International Trade Administration

[A-475-818]


Certain Pasta From Italy: Notice of Preliminary Results of 
Antidumping Duty Administrative Review

AGENCY: Import Administration, International Trade Administration, 
Department of Commerce.
SUMMARY: In response to requests by interested parties, the Department 
of Commerce (``the Department'') is conducting an administrative review 
of the antidumping duty order on certain pasta (``pasta'') from Italy 
for the period of review (``POR'') July 1, 2009, through June 30, 2010. 
This review covers two producers/exporters of subject merchandise: 
Molino e Pastificio Tomasello S.p.A. (``Tomasello'') and Pastificio 
Lucio Garofalo S.p.A. (``Garofalo''). We preliminarily determine that 
during the POR, Tomasello and Garofalo sold subject merchandise at less 
than normal value (``NV''). If these preliminary results are adopted in 
the final results of this administrative review, we will instruct U.S. 
Customs and Border Protection (``CBP'') to assess antidumping duties on 
all appropriate entries of subject merchandise during the POR. 
Interested

[[Page 48126]]

parties are invited to comment on these preliminary results.

DATES: Effective Date: August 8, 2011.

FOR FURTHER INFORMATION CONTACT: Joy Zhang or George McMahon AD/CVD 
Operations, Office 3, Import Administration, International Trade 
Administration, U.S. Department of Commerce, 14th Street and 
Constitution Avenue, NW., Washington, DC 20230; telephone: (202) 482-
1168 or (202) 482-1167, respectively.

=== THE TASK ===
Answer these questions from the pasta review notice, in short phrases.
1. What period of review does the administrative review cover?
2. Which two producers/exporters does the review cover?
3. What effective date does the notice give?

=== INFORMATION ===
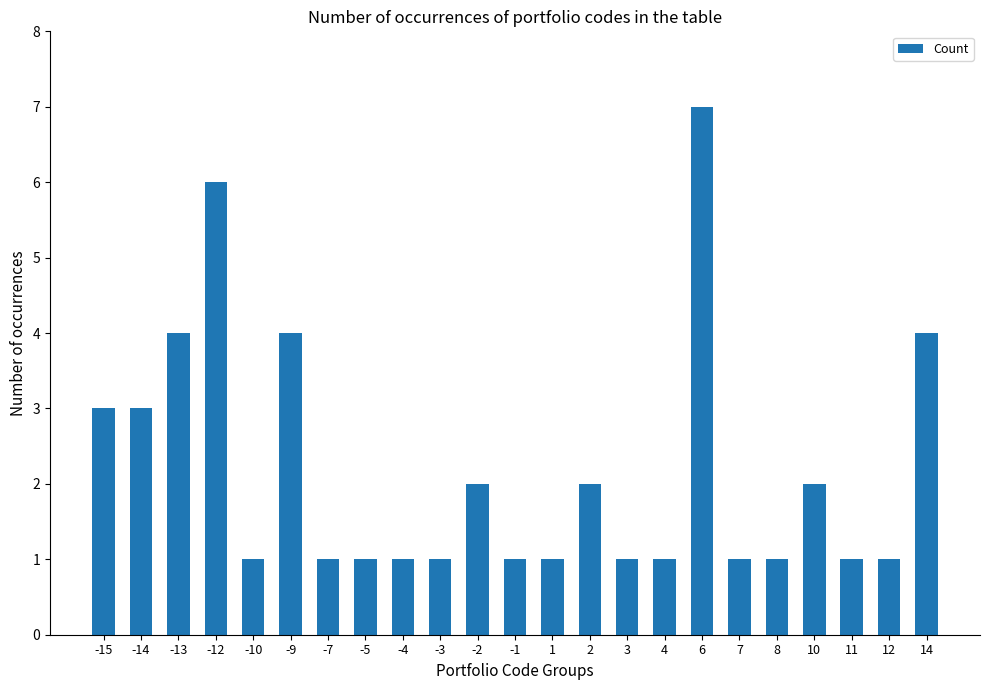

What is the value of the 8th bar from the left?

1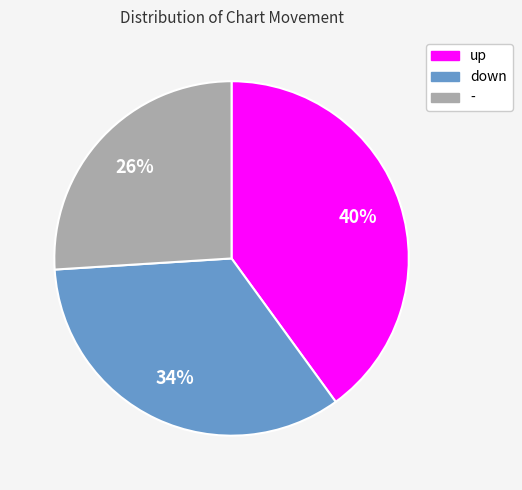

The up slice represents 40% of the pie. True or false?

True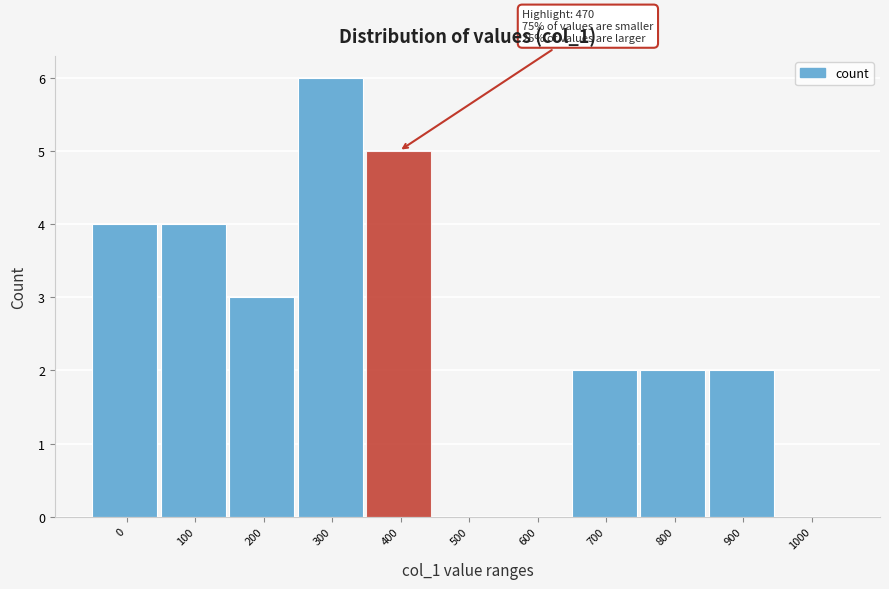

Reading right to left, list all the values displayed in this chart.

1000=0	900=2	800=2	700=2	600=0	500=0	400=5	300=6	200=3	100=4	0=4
---
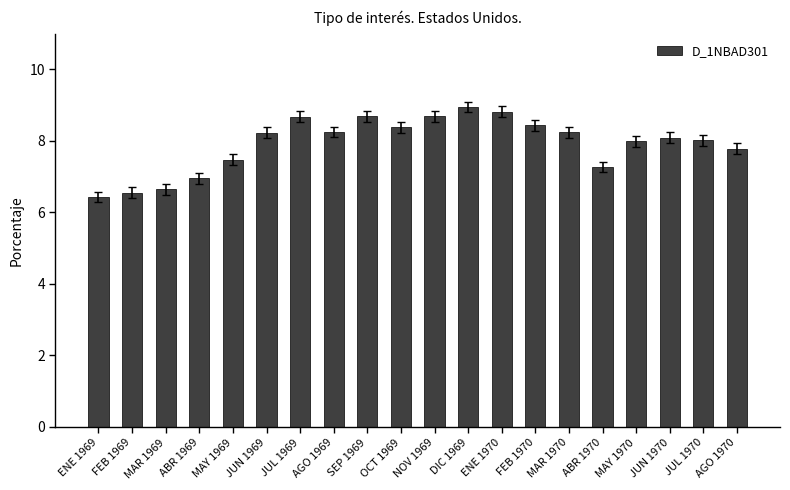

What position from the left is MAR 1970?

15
---
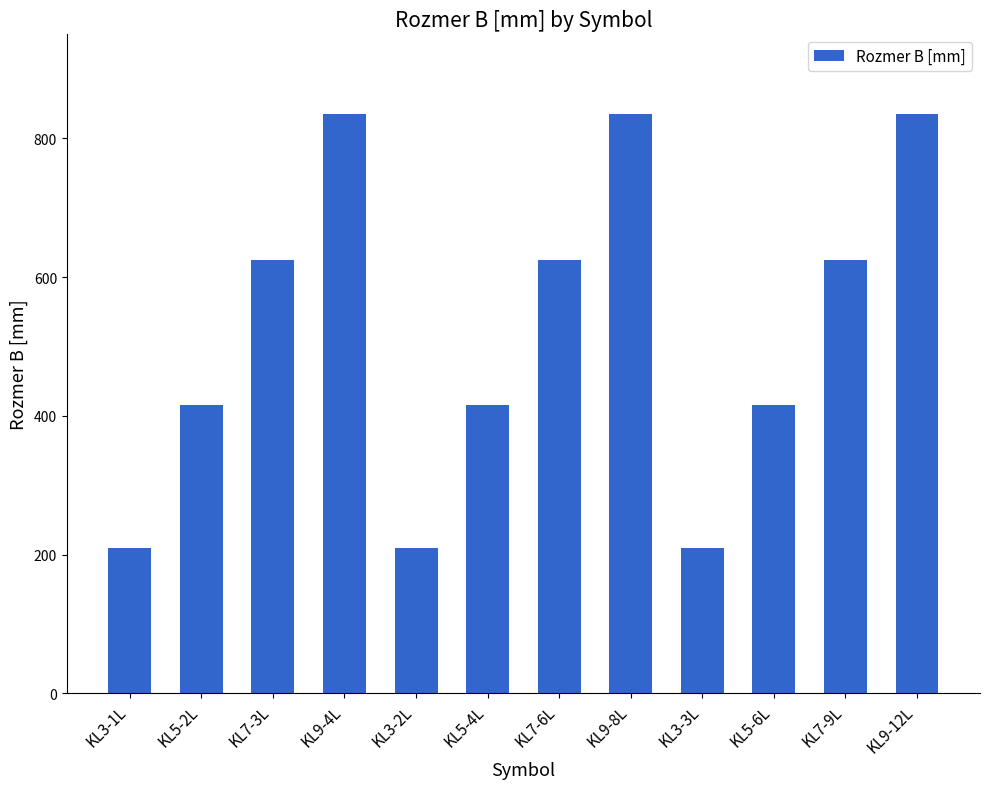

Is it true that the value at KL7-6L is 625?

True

=== RESPONSE TO THIS EXERCISE ===
1. July 1, 2009, through June 30, 2010
2. Molino e Pastificio Tomasello S.p.A. and Pastificio Lucio Garofalo S.p.A.
3. August 8, 2011